While standing in line, I engaged in conversation with the two couples standing in line ahead of me. The four of them were going to see The Invisible Man, starring Elizabeth Moss of A Handmaid’s Tale (the film is a great twist on the HG Wells classic novel).  I was planning to indulge my inner nerd and see Harley Quinn: Birds of Prey (it was a fun romp – Margot Robbie kicks ass, as do her fantabulous cast-mates).

As we talked, I noted on the marquee that Parasite (2019) was also playing, but at a much later time than was convenient for me.  An older couple behind me went into a tirade about how awful it was, that it should have just gotten best Foreign Film, that they didn’t get understand any of it and that – get this – it had SUBTITLES.

“It’s from South Korea,” I said, thinking I had just stepped into some kind of Twilight Zone alter-verse.  I mean, what were they expecting from a foreign film?  Badly dubbed English?  They waved aside the nationality of the film and continued to snark.

And all I could think was, “Wow, what a missed opportunity.  They had gone to see a film set in a culture and country that operates on a completely different system of beliefs, ideas and views than ours.  And all they got out of it was that they had to READ.  It offended them on some level that they were expected to engage their minds, instead of being fed mindless entertainment that is pre-designed to push specific emotional buttons.”
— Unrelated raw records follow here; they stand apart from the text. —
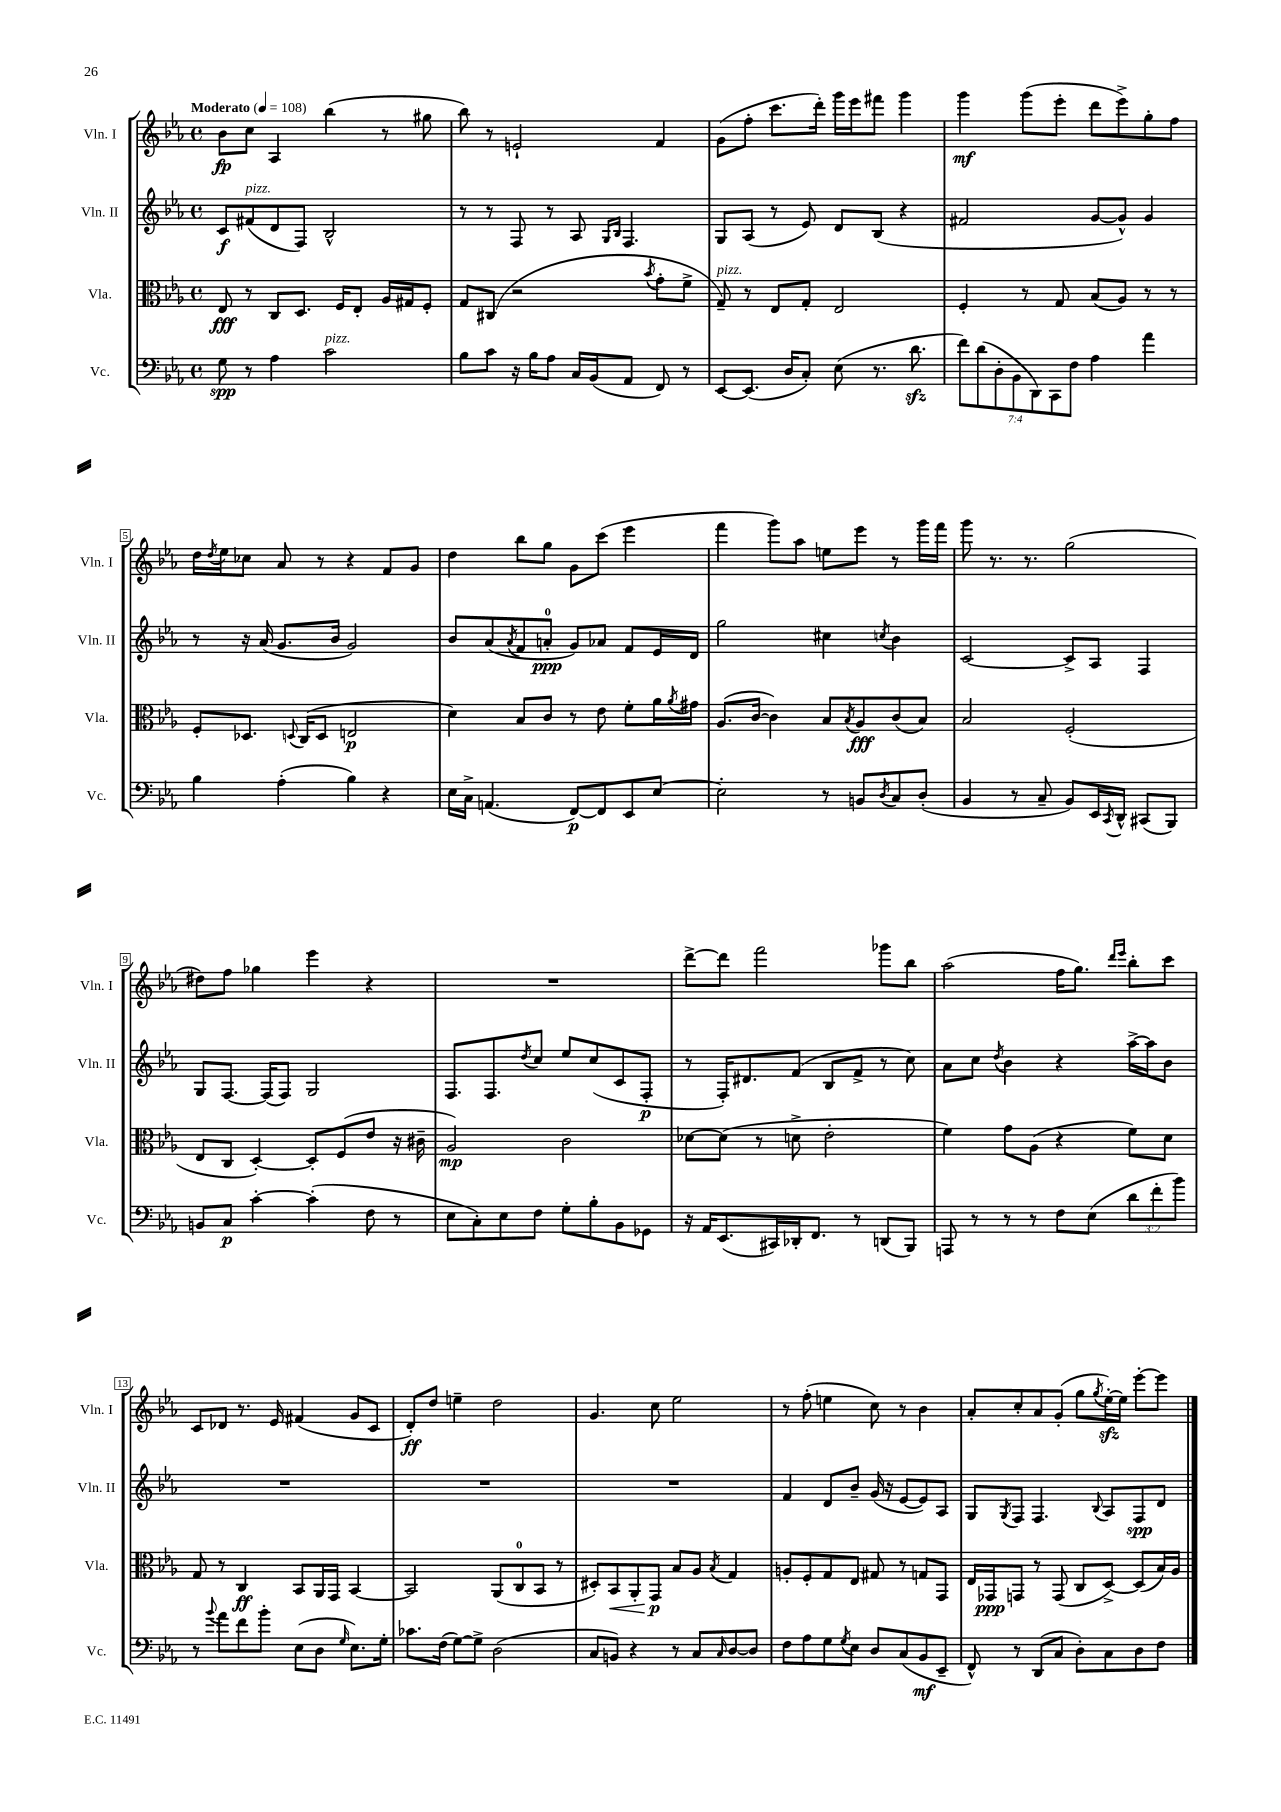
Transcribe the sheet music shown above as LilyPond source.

<<
\new StaffGroup <<
\new Staff = "s0" \with { instrumentName = "Vln. I" shortInstrumentName = "Vln. I" } {
    \clef treble \key ees \major \defaultTimeSignature \time 4/4 \tempo "Moderato" 4 = 108
    bes'8\fp c''8 aes4 bes''4( r8 gis''8 |
    bes''8) r8 e'2-! f'4 |
    g'8( f''8-. c'''8. d'''16-.) g'''16 ees'''16 fis'''8 g'''4 |
    g'''4\mf g'''8( ees'''8-. d'''8 ees'''8->) g''8-. f''8 |
    d''16 \acciaccatura { d''8 } ees''16 ces''8 aes'8 r8 r4 f'8 g'8 |
    d''4 bes''8 g''8 g'8 c'''8( ees'''4 |
    f'''4 g'''8) aes''8 e''8 ees'''8 r8 g'''16 f'''16 |
    g'''8 r8. r8. g''2( |
    dis''8) f''8 ges''4 ees'''4 r4 |
    R1 |
    d'''8~-> d'''8 f'''2 ges'''8 bes''8 |
    aes''2( f''16 g''8.) \grace { d'''16 ees'''16 } bes''8-. c'''8 |
    c'8 des'8 r8. ees'16 fis'4( g'8 c'8 |
    d'8-.\ff) d''8 e''4-- d''2 |
    g'4. c''8 ees''2 |
    r8 f''8-.( e''4 c''8) r8 bes'4 |
    aes'8-. c''8-. aes'8 g'8-.( g''8 \acciaccatura { g''8 } ees''16~-.\sfz) ees''16 ees'''8~-. ees'''8 \bar "|." |
}
\new Staff = "s1" \with { instrumentName = "Vln. II" shortInstrumentName = "Vln. II" } {
    \clef treble \key ees \major \defaultTimeSignature \time 4/4
    c'8\f fis'8^\markup { \italic "pizz." }( d'8 f8) bes2-^ |
    r8 r8 f8 r8 aes8 \grace { g16 bes16 } f4. |
    g8 aes8( r8 ees'8) d'8 bes8( r4 |
    fis'2 g'8~ g'8-^) g'4 |
    r8 r16 aes'16( g'8. bes'16 g'2) |
    bes'8 aes'8( \acciaccatura { aes'8 } f'8 a'8-0-.\ppp g'8) aes'8 f'8 ees'16 d'16 |
    g''2 cis''4 \acciaccatura { c''8 } bes'4 |
    c'2~ c'8-> aes8 f4 |
    g8 f8.~ f16( f8) g2 |
    f8. f8. \acciaccatura { d''8 } c''8 ees''8 c''8( c'8 f8-.\p |
    r8 f16-.) dis'8. f'8( bes8 f'8-> r8 c''8) |
    aes'8 c''8 \acciaccatura { d''8 } bes'4 r4 aes''16~-> aes''16 bes'8 |
    R1 |
    R1 |
    R1 |
    f'4 d'8 bes'8-- g'16( r16 ees'8~ ees'8) aes8 |
    g8 \acciaccatura { g8 } f8 f4. \appoggiatura { bes8 } aes8 f8\spp d'8 \bar "|." |
}
\new Staff = "s2" \with { instrumentName = "Vla." shortInstrumentName = "Vla." } {
    \clef alto \key ees \major \defaultTimeSignature \time 4/4
    ees8\fff r8 c8 d8. f16 ees8-. aes16 gis16 f8-. |
    g8 cis8( r2 \acciaccatura { bes'8 } g'8-. f'8-> |
    g8--^\markup { \italic "pizz." }) r8 ees8 g8-. ees2 |
    f4-. r8 g8 bes8( aes8) r8 r8 |
    f8-. des8. \appoggiatura { d8 } c16( d8 e2\p |
    d'4) bes8 c'8 r8 ees'8 f'8-. aes'16 \acciaccatura { aes'8 } gis'16 |
    aes8.( c'16~ c'4) bes8 \acciaccatura { bes8 } aes8\fff c'8( bes8) |
    bes2 f2-.( |
    ees8 c8 d4~-.) d8-. f8( ees'8 r16 cis'16-- |
    aes2\mp) c'2 |
    des'8~ des'8( r8 d'8-> ees'2-. |
    f'4) g'8 aes8( r4 f'8) d'8 |
    g8 r8 c4\ff bes,8 aes,16 g,16 bes,4~ |
    bes,2 aes,8( c8-0 bes,8 r8 |
    dis8-.) bes,8\< aes,8-. g,8\p\! bes8 aes8 \acciaccatura { bes8 } g4 |
    a8-. f8-. g8 ees8 gis8 r8 g8 g,8 |
    ees16 ges,16\ppp g,8 r8 g,8( c8 d8~->) d8( bes16) aes16 \bar "|." |
}
\new Staff = "s3" \with { instrumentName = "Vc." shortInstrumentName = "Vc." } {
    \clef bass \key ees \major \defaultTimeSignature \time 4/4 \override Staff.TupletNumber.text = #tuplet-number::calc-fraction-text
    g8\spp r8 aes4 c'2^\markup { \italic "pizz." } |
    bes8 c'8 r16 bes16 aes8 c16 bes,16( aes,8 f,8) r8 |
    ees,8~ ees,8.( d16 c8-.) ees8( r8. d'8.\sfz |
    \tuplet 7/4 { f'8) d'8( d8-. bes,8 d,8) c,8 f8 } aes4 aes'4 |
    bes4 aes4-.( bes4) r4 |
    ees16 c16-> a,4.( f,8~\p) f,8 ees,8 ees8~ |
    ees2-. r8 b,8 \acciaccatura { d8 } c8 d8-.( |
    bes,4 r8 c8-- bes,8) ees,16 \acciaccatura { c,8 } d,16-^ cis,8( bes,,8) |
    b,8 c8\p c'4~-. c'4-.( f8 r8 |
    ees8 c8-.) ees8 f8 g8-. bes8-. bes,8 ges,8 |
    r16 aes,16 ees,8.( cis,16) des,16-. f,8. r8 d,8( bes,,8) |
    a,,8 r8 r8 r8 f8 ees8( \tuplet 3/2 { d'8 f'8-. bes'8) } |
    r8 \appoggiatura { bes'8 } aes'8 f'8 bes'8-. ees8( d8 \grace { g16 } ees8.) g16-. |
    ces'8. f16( g8~) g8-> d2( |
    c8 b,8) r4 r8 c8 \grace { c16 } d8~ d8 |
    f8 aes8 g8 \acciaccatura { g8 } ees8 d8 c8( bes,8\mf ees,8-- |
    f,8-^) r8 d,8( c8 d8-.) c8 d8 f8 \bar "|." |
}
>>
>>
\layout { \context { \Score \override BarNumber.stencil = #(make-stencil-boxer 0.1 0.3 ly:text-interface::print) } }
I turned away mid-snark, unwilling to even point out that foreign films are a way to experience that which is unfamiliar to us, much like fiction allows us to inhabit the lives of those who are different from us.

The arts are supposed to push our minds out of the comfort zone and see the bigger picture that lies before us, either by speculating about how technology (medicine, mechanical) may come to pass or by reflecting what is, as Parasite (2019) did – class conflict, social inequality and wealth disparity.

Mary Shelley (essentially the mother of modern science fiction), HG Welles and Jules Verne took what they saw before them and speculated on what might be.  Director Bong Joon-ho (who co-wrote the script with Han Jin-wan) took what he saw before him and reflected it back to his country specifically and to the world at large.

English is not the only spoken language in America (the oldest languages spoken here belong to the First Nations, if they survive at all, thanks to white colonialism), nor is it the only language spoken in the world.  In other countries, one is expected to not only be fluent in their native tongue, but to also have at least a solid grasp of more than one non-native language (English being one of them).

It would behoove the American people to get their collective heads out of the bubble they seem to believe we live in and realize we are not an isolated nation (though that seems to fast becoming a reality).   Learning another language is not only good for the brain, but it shows interest in something utterly foreign to us – the language is not separate from the country it originates from.  By learning another language, we open the door to a world we would not normally see – from music and literature, to art and cinema, adding a language that is new to you will only enrich your life as it is.

Unfortunately, few see it as what it really is  – a ticket to parts unknown and a gift.